Your reputation, it spreadeth…
Thats how Wilford Brimley ate his. Just sayin.
Good to know.
Good to know dad’s not gay either.
they’re just licking cream off each other. good clean fun.
Ernst Röhm’s last fatal, telling, mistake!
(Few people know that the Nacht-der Langen Messer (Night of the Long Knives) was originally the Nacht der Langen Messer, der Gabeln, und der Löffel (Night of the Long Knives, the Forks, and the Spoons). Which even the Germans thought was just too fucking long to say.)
CMC
You’ve misspelled a word in about half of your posts and I was having a little fun with you but since you brought it up… Are saying you can’t spell because you are only 15?

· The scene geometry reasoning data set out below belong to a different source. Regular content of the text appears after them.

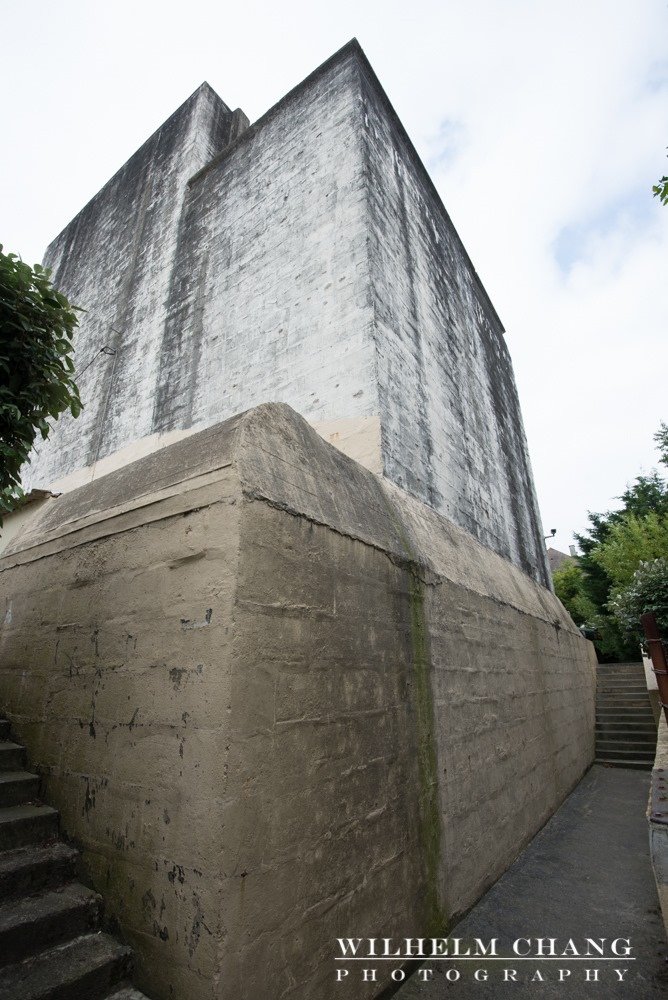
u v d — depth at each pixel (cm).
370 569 307
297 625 235
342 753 247
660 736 501
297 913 202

No, he’s misspelling words because his hands are full of cultery. I get totally an Edward Scissorhands vibe here.
You got to watch those cults.
Which is why I didn’t get into MIT.
No it is because I was on a phone. Nowadays, usually I don’t make mistakes like those, but in this thread I for a little careless since I was sometimes on my phone in a hurry.
Are you in a hurry now?
You know you’re lucky mayhem on a sentence isn’t a felony.
Just to let you know how most adults read that sentiment: “I didn’t make mistakes because I’m stupid. I made mistakes because I didn’t supply any effort! So quit criticizing me!”
Solution: Just fucking pay attention to what you’re doing.
That’s not really fair. I’m a professional writer and editor and a stickler for spelling but autocorrect on my phone trips me up all the time.
Alright alright. Fine, I will pay more attention to what I am doing when I am on mobile devices. It is just that sometimes I am in a rush to get things done, so I guess I just won’t post until I get a better time where I can pay attention to what I am writing.
Apply that to EVERYTHING you do. Half-assing things is a bad way to go through life. The fact you don’t understand that reflects poorly on you.
With all due respect did you read post #190? My own posts will probably show examples of my phone autocorrecting me but it never rearranges the word order or types grammatical gibberish.
Eating pizza with a fork and knife doesn’t make you gay. Just a pussy, is all.
Yes, full-assing everything you do REALLY is the way to go. You’ll be amazed at how much free time you have and how rarely people ask you to do things for them.